Rupanya di meja Arindra sudah menyiapkan sepiring nasi beserta lauk kesukaannya. Hal tersebut semakin membuat Luna ingin menjerit.
“Bu, kata mas Arin ini adalah menu kesukaan Ibu.” Kata Emi.
“Itu benar, sejak dia masih muda. Aku selalu melihat makanan ini di depannya,” timpal Arin dengan tawa kecil.
“Tuhan, kenapa sesakit ini. Dia masih ingat dengan makanan kesukaanku, tapi kenapa dia lupa siapa aku.” Hati mana yang tak sakit jika harus menjalani kehidupan seperti ini. Namun, Luna hanya bisa menahan sampai benar-benar tidak mampu lagi dan berada di titik lelah.
“Sayang, makan yang banyak.” Kata-kata yang dikeluarkan Arin seolah bentuk dari rasa peduli. Luna pun menerima tanpa ekspresi.
“Aku sudah kenyang, kalian lanjutkan saja.

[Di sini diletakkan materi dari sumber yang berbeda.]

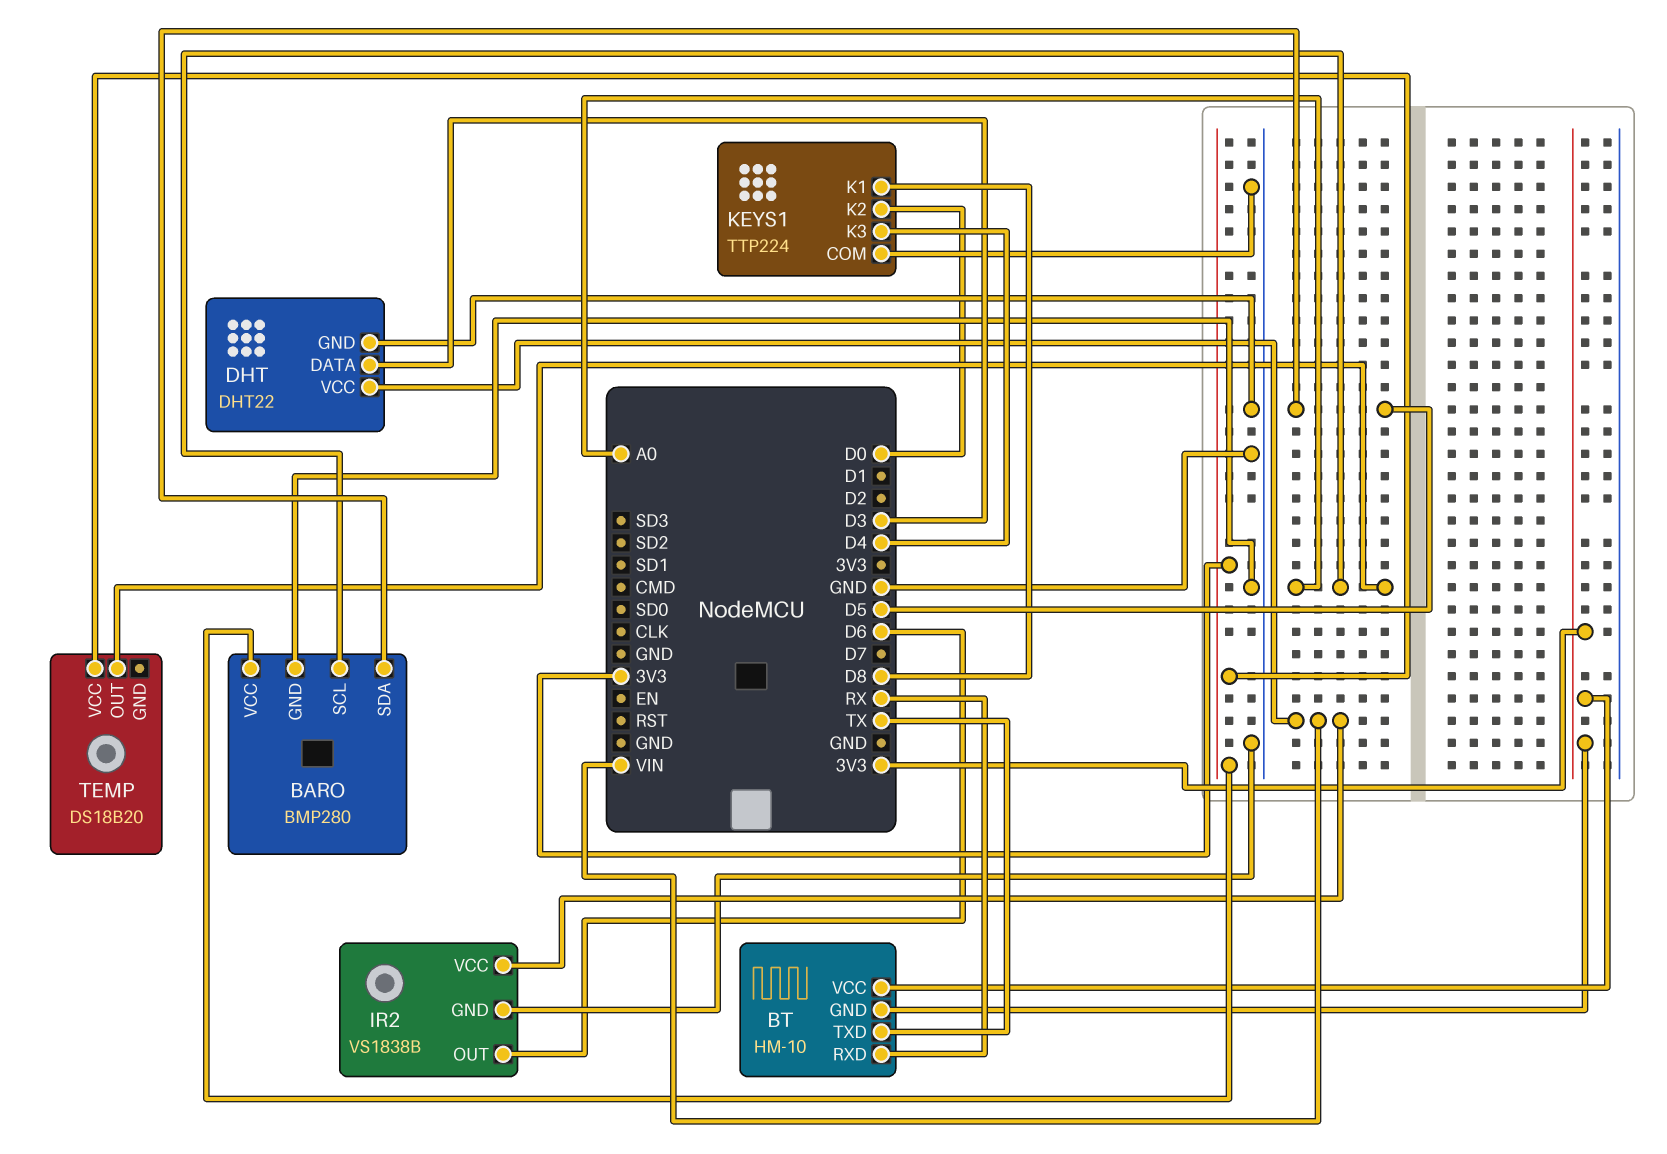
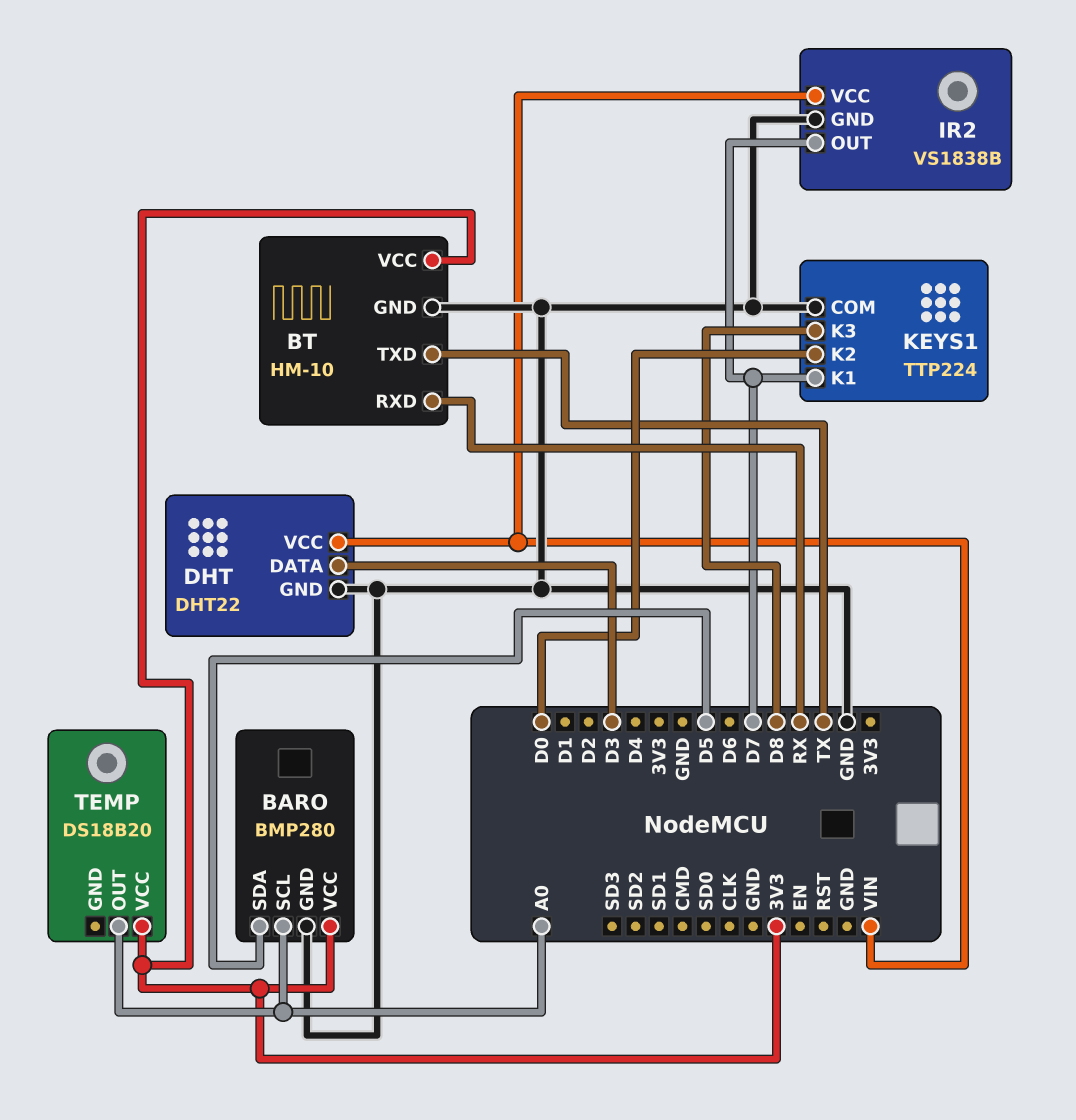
BT pin GND: 3V3 -> GND
IR2 pin OUT: D6 -> D7
KEYS1 pin K1: D8 -> D7
KEYS1 pin K3: D4 -> D8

Aku lupa jika harus mengurangi porsi makanku juga,” pamit Luna dengan dada bergetar.
“Sayang, aku bawakan bekal, ya?” Lagi, bahkan Arin tidak menyerah dan terus memperlihatkan kepedulian batin sang istri yang kini terluka parah.
“Nanti siang kami ada acara dan berniat untuk makan di luar.” Jawab Luna.
Arin pun yang mengerti langsung mengangguk. Tidak ingin menyita waktu istrinya, ia pun lekas mengantar ke luar rumah.
Luna sudah pergi, kini hanya ada Arin dan Emilia.
“Mas, sepertinya aku harus segera pindah. Aku merasa malu ketika bersama bu Luna,” ujar Emi.
“Memangnya kamu sudah mendapat pekerjaan?” tanya Arin.
“Belum, aku masih mencari. Sulit jika harus membagi waktu untuk kuliah juga, makanya belum ada yang menerimaku.” Jawab Emi dengan sedikit kecewa.
“Em, maaf. Perusahaanku belum ada lowongan, jadi aku tidak bisa membantumu. Kita tunggu sampai kamu menemukannya,” usul Arin terhadap Emi.
“Bu Luna terlalu baik untuk aku yang sudah mengecewakannya. Seandainya aku tidak kembali, mungkin kejadian ini tak akan terjadi.”
Perasaan bersalah mulai menghantuinya. Meski mantan gurunya terlihat baik-baik saja, bukan berarti wanita berusia 30 tahun itu kecewa atas pengkhianatan darinya dan suaminya.
“Emi, dengarkan aku baik-baik. Meski kamu tidak kembali, bahkan bagiku sulit untuk berjalan yang semestinya. Merasa bahwa ada sesuatu hilang dari dalam sini, bahkan berusaha melawan perasaan itu, semakin aku tidak dapat melakukannya.”
“Faktanya kamu sudah melukai bu guru! Jika saja kamu berani sedikit. Mungkin tak akan serumit ini,” sahut Emilia.
“Aku salah, tapi aku juga tidak bisa memperbaikinya.”
“Itu karena kamu pengecut!” Seraya meninggalkan Arin di meja makan sendirian, Emi pun memilih pergi dan terus merenungkan setiap kejadian demi kejadian yang seharusnya bisa dicegah.
“Emi, tunggu. Kamu mau ke mana?”
“Ingin berjemur di bawah sinar matahari, ingin tahu seberapa panasnya itu.” Setelah menjawab Emi pun pergi.